Stored data:
===============

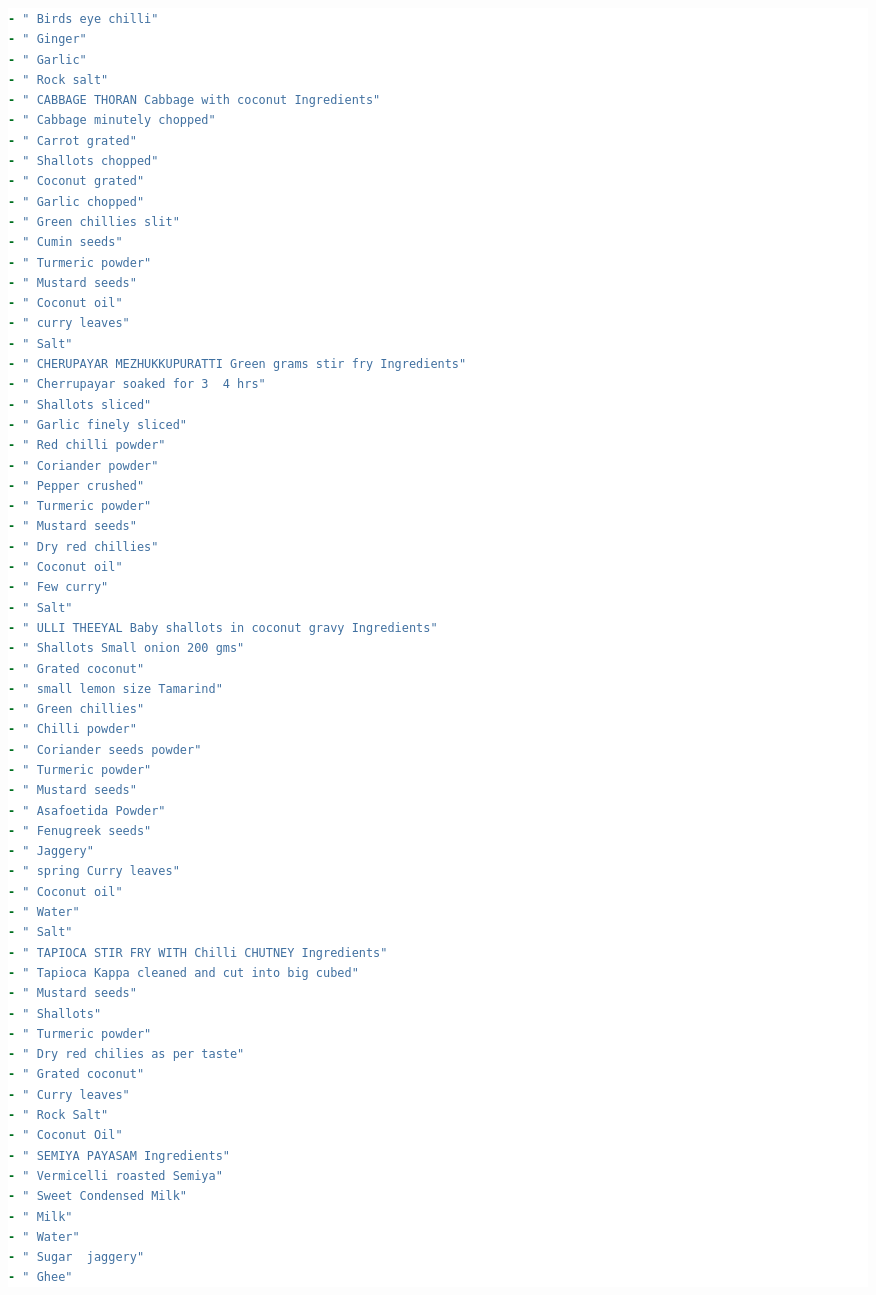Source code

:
 ```yaml
- " Birds eye chilli"
- " Ginger"
- " Garlic"
- " Rock salt"
- " CABBAGE THORAN Cabbage with coconut Ingredients"
- " Cabbage minutely chopped"
- " Carrot grated"
- " Shallots chopped"
- " Coconut grated"
- " Garlic chopped"
- " Green chillies slit"
- " Cumin seeds"
- " Turmeric powder"
- " Mustard seeds"
- " Coconut oil"
- " curry leaves"
- " Salt"
- " CHERUPAYAR MEZHUKKUPURATTI Green grams stir fry Ingredients"
- " Cherrupayar soaked for 3  4 hrs"
- " Shallots sliced"
- " Garlic finely sliced"
- " Red chilli powder"
- " Coriander powder"
- " Pepper crushed"
- " Turmeric powder"
- " Mustard seeds"
- " Dry red chillies"
- " Coconut oil"
- " Few curry"
- " Salt"
- " ULLI THEEYAL Baby shallots in coconut gravy Ingredients"
- " Shallots Small onion 200 gms"
- " Grated coconut"
- " small lemon size Tamarind"
- " Green chillies"
- " Chilli powder"
- " Coriander seeds powder"
- " Turmeric powder"
- " Mustard seeds"
- " Asafoetida Powder"
- " Fenugreek seeds"
- " Jaggery"
- " spring Curry leaves"
- " Coconut oil"
- " Water"
- " Salt"
- " TAPIOCA STIR FRY WITH Chilli CHUTNEY Ingredients"
- " Tapioca Kappa cleaned and cut into big cubed"
- " Mustard seeds"
- " Shallots"
- " Turmeric powder"
- " Dry red chilies as per taste"
- " Grated coconut"
- " Curry leaves"
- " Rock Salt"
- " Coconut Oil"
- " SEMIYA PAYASAM Ingredients"
- " Vermicelli roasted Semiya"
- " Sweet Condensed Milk"
- " Milk"
- " Water"
- " Sugar  jaggery"
- " Ghee"
```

===============

[WHAT YOU ARE ASKED TO DO] Search the entries above for "Ingredients". Show every line that has it.

[EXPECTED ANSWER]
- " CABBAGE THORAN Cabbage with coconut Ingredients"
- " CHERUPAYAR MEZHUKKUPURATTI Green grams stir fry Ingredients"
- " ULLI THEEYAL Baby shallots in coconut gravy Ingredients"
- " TAPIOCA STIR FRY WITH Chilli CHUTNEY Ingredients"
- " SEMIYA PAYASAM Ingredients"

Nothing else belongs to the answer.